All-powerful hearingsIt is a brand-new, corporate-level voice base model that integrates the leading Fun-ASR speech recognition model with the Fun-CosyVoice speech synthesis model, and is dedicated to addressing the challenges of voice landing in complex environments。
The Fun-ASR speech recognition master model specializes in three major trades of “sight output” “serial” “hot word failure” in speech recognition. Through the first CTC+LM+RAG, the hallucinogenic rate has dropped from 78.51 TP3T to 10.71 TP3T, basically addressing the problem of serials。

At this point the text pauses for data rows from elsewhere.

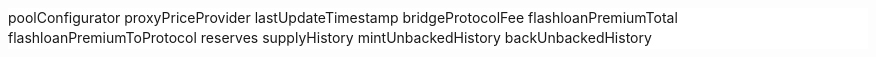 </td>
</tr>
<tr>
<td>poolConfigurator</td>
<td>

</td>
</tr>
<tr>
<td>proxyPriceProvider</td>
<td>

</td>
</tr>
<tr>
<td>lastUpdateTimestamp</td>
<td>

</td>
</tr>
<tr>
<td>bridgeProtocolFee</td>
<td>

</td>
</tr>
<tr>
<td>flashloanPremiumTotal</td>
<td>

</td>
</tr>
<tr>
<td>flashloanPremiumToProtocol</td>
<td>

</td>
</tr>
<tr>
<td>reserves</td>
<td>

</td>
</tr>
<tr>
<td>supplyHistory</td>
<td>

</td>
</tr>
<tr>
<td>mintUnbackedHistory</td>
<td>

</td>
</tr>
<tr>
<td>backUnbackedHistory</td>
<td>
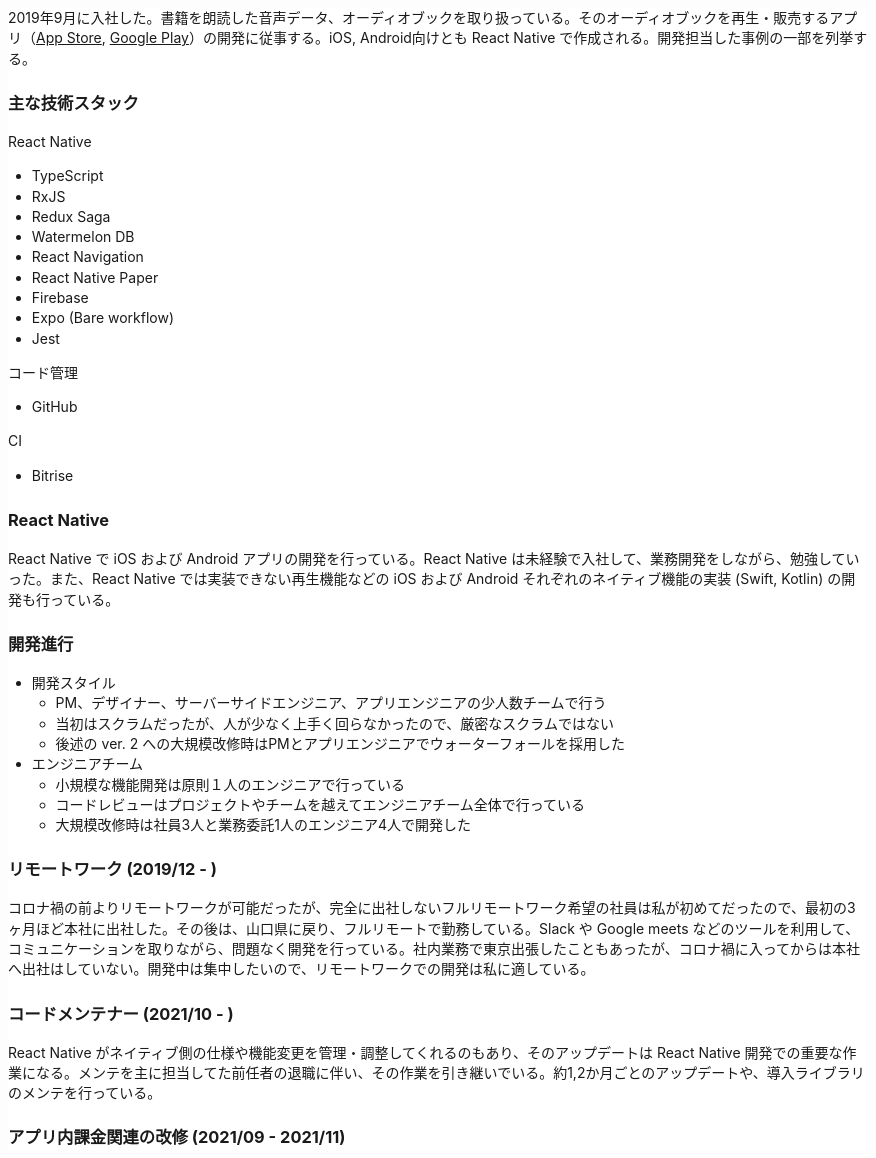 2019年9月に入社した。書籍を朗読した音声データ、オーディオブックを取り扱っている。そのオーディオブックを再生・販売するアプリ（[App Store](https://apps.apple.com/JP/app/id1357581573?mt=8), [Google Play](https://play.google.com/store/apps/details?id=jp.audiobook.app)）の開発に従事する。iOS, Android向けとも React Native で作成される。開発担当した事例の一部を列挙する。

### 主な技術スタック

React Native

- TypeScript
- RxJS
- Redux Saga
- Watermelon DB
- React Navigation
- React Native Paper
- Firebase
- Expo (Bare workflow)
- Jest

コード管理

- GitHub

CI

- Bitrise

### React Native

React Native で iOS および Android アプリの開発を行っている。React Native は未経験で入社して、業務開発をしながら、勉強していった。また、React Native では実装できない再生機能などの iOS および Android それぞれのネイティブ機能の実装 (Swift, Kotlin) の開発も行っている。

### 開発進行

- 開発スタイル
	- PM、デザイナー、サーバーサイドエンジニア、アプリエンジニアの少人数チームで行う
	- 当初はスクラムだったが、人が少なく上手く回らなかったので、厳密なスクラムではない
	- 後述の ver. 2 への大規模改修時はPMとアプリエンジニアでウォーターフォールを採用した
- エンジニアチーム
	- 小規模な機能開発は原則１人のエンジニアで行っている
	- コードレビューはプロジェクトやチームを越えてエンジニアチーム全体で行っている
	- 大規模改修時は社員3人と業務委託1人のエンジニア4人で開発した


### リモートワーク  (2019/12 - )

コロナ禍の前よりリモートワークが可能だったが、完全に出社しないフルリモートワーク希望の社員は私が初めてだったので、最初の3ヶ月ほど本社に出社した。その後は、山口県に戻り、フルリモートで勤務している。Slack や Google meets などのツールを利用して、コミュニケーションを取りながら、問題なく開発を行っている。社内業務で東京出張したこともあったが、コロナ禍に入ってからは本社へ出社はしていない。開発中は集中したいので、リモートワークでの開発は私に適している。

### コードメンテナー  (2021/10 - )

React Native がネイティブ側の仕様や機能変更を管理・調整してくれるのもあり、そのアップデートは React Native 開発での重要な作業になる。メンテを主に担当してた前任者の退職に伴い、その作業を引き継いでいる。約1,2か月ごとのアップデートや、導入ライブラリのメンテを行っている。

### アプリ内課金関連の改修  (2021/09 - 2021/11)
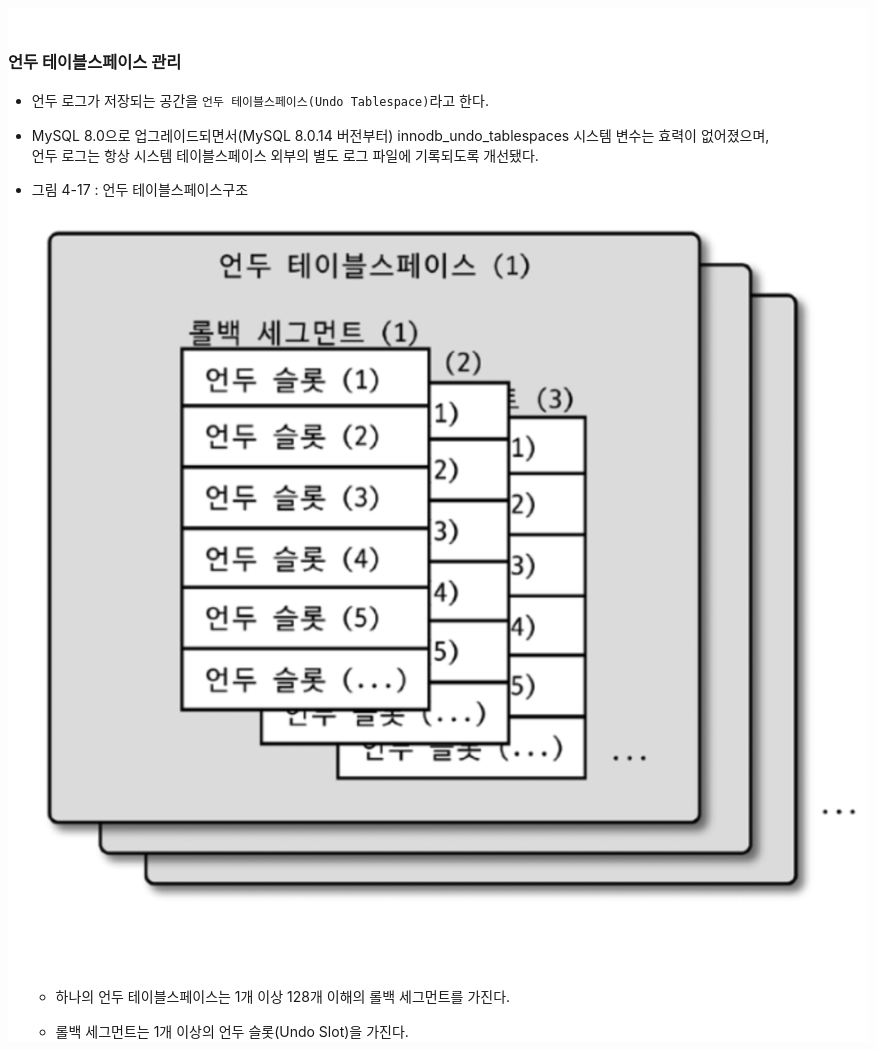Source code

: <br>

### 언두 테이블스페이스 관리

- 언두 로그가 저장되는 공간을 `언두 테이블스페이스(Undo Tablespace)`라고 한다.

- MySQL 8.0으로 업그레이드되면서(MySQL 8.0.14 버전부터) innodb_undo_tablespaces 시스템 변수는 효력이 없어졌으며,  
언두 로그는 항상 시스템 테이블스페이스 외부의 별도 로그 파일에 기록되도록 개선됐다.

- 그림 4-17 : 언두 테이블스페이스구조

    <img src = "images/14.png">

    <br><br>

    - 하나의 언두 테이블스페이스는 1개 이상 128개 이해의 롤백 세그먼트를 가진다.

    - 롤백 세그먼트는 1개 이상의 언두 슬롯(Undo Slot)을 가진다.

Supporting the dynamic trans-linguistic voice cloning, trade term 100% for accurate recall. The Fun-CosyVoice mega-model for speech synthesis uses innovative methods of speech decomposition training to significantly enhance audio synthesis and support cross-lingual voice cloning. A summary of core competencies:
- (a) A significant decrease in the hallucinogenic rate: CTC primary screening was used as a LLM context through a context enhancement structure, and the hallucinogenic rate fell from 78.5% to 10.7%, with more stable and reliable output
- (a) Resolving the problem of serials: CTC decoded text into LLM Prompt, which greatly eases the phenomenon of “autotranslation” such as the English audio output in Chinese
- (B) STRONG CUSTOMIZATION CAPACITY: INTRODUCTION OF RAG MECHANISM DYNAMIC INJECTIONS OF TERMINOLOGY TO SUPPORT PRECISION RECOGNITION OF NAMES, BRAND NAMES, TRADE BLACK LANGUAGE (E.G. “ROI” “PERFORMANCE OF PRIVATE DOMAIN”) AND FIVE MINUTES OF CONFIGURATION
- Multilingual voice cloning: using multi-stage training methods, a sound can be spoken globally, with the sound likeness industry leading
- The industry is fully covered: it is based on tens of millions of hours of real audio training, covering the 10+ industry in finance, education, manufacturing, the Internet, livestock, and so on。